2ヶ月ほど前、とある居酒屋の外でイタリア人の留学生と話をした。ヴェネチアから来た女の子で、美しい日本語を話す。日本の宗教を勉強中なのだという。仏教かと思いきや、神道であった。海外の人で神道に関心を持っている人は初めてであったし、新鮮な驚きだった。彼女は、仏教という新しい外来の宗教を受容した後も、古代の自然崇拝である神道が今なお日本に残っていることに純粋に驚き、探求したくなったのだそうだ。日本人の自分としては、日本で仏教が神道とともに争いなく共存していることにほとんど疑問を感じない。寺院のとなりに神社があっても、それは自然な風景の一部として難なくとらえることができる。それは何故だろうか。日本人の素直さ-あるがままにすべてを受け入れる-こころがそうさせていると言ってしまえばそこまでだが、そこには日本人の精神性や民族的気質といったものが背後にはたらいていることは疑い得ない。カミも仏も、日本人には「ありがたい」存在なのだ。このありがたいという言葉は、英語に翻訳不可能である。すくなくとも今の私には。かくして古代の信仰である神道は今日もなお命脈を保っている。
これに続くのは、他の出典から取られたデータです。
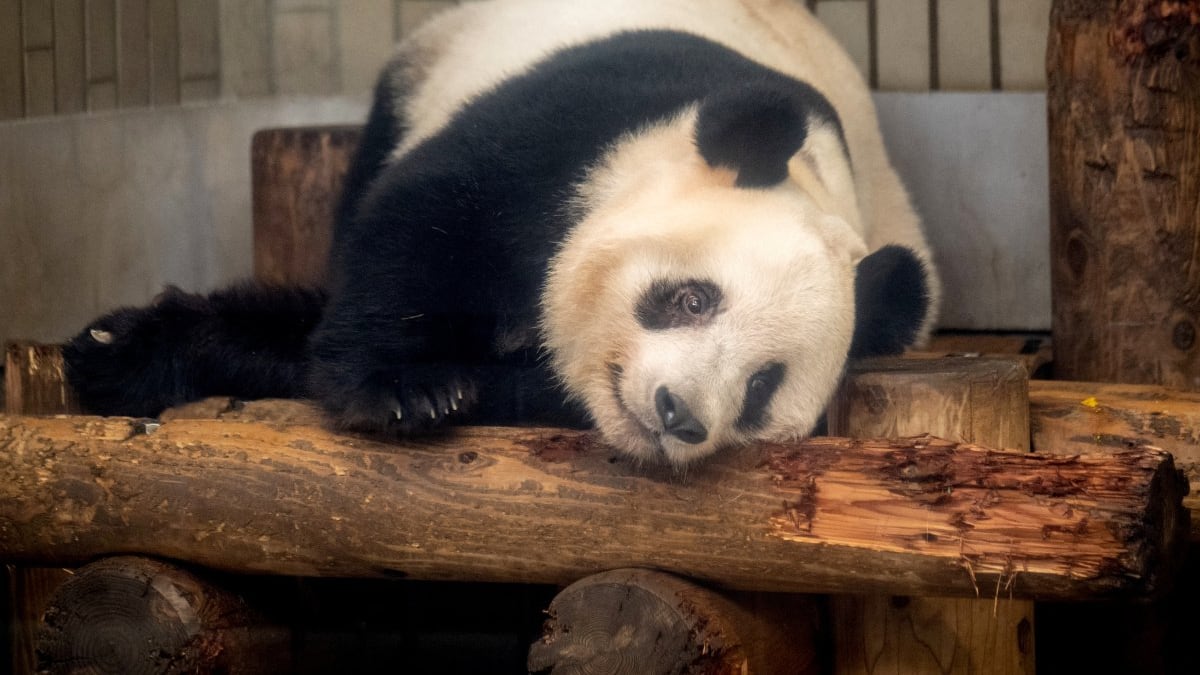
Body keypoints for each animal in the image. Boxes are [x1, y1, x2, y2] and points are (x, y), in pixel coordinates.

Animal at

ところがイタリアでは、キリスト教という一神教がやってきて以来、古代の自然宗教はほぼ完全に消え去ってしまった。石や、水や、風や、木が神(spirit)であった時代は過去のものとなり、天にいます絶対者としての神(deus)が一切の力のみなもととなり、また一切の帰結していく存在となった。なぜ、ヨーロッパにおいて汎神教は消えていったのだろう。
この愉しい対話から得るものは多かった。彼女の瞳は、彼女の故郷に流れるヴェネチア川の水のように碧く澄んでいた。ほの暗い杉の森のただ中に、青い光を受けながら、こつぜんと姿を現す古さびた鳥居を見たとき、いったいどのような顔をしたのだろうか。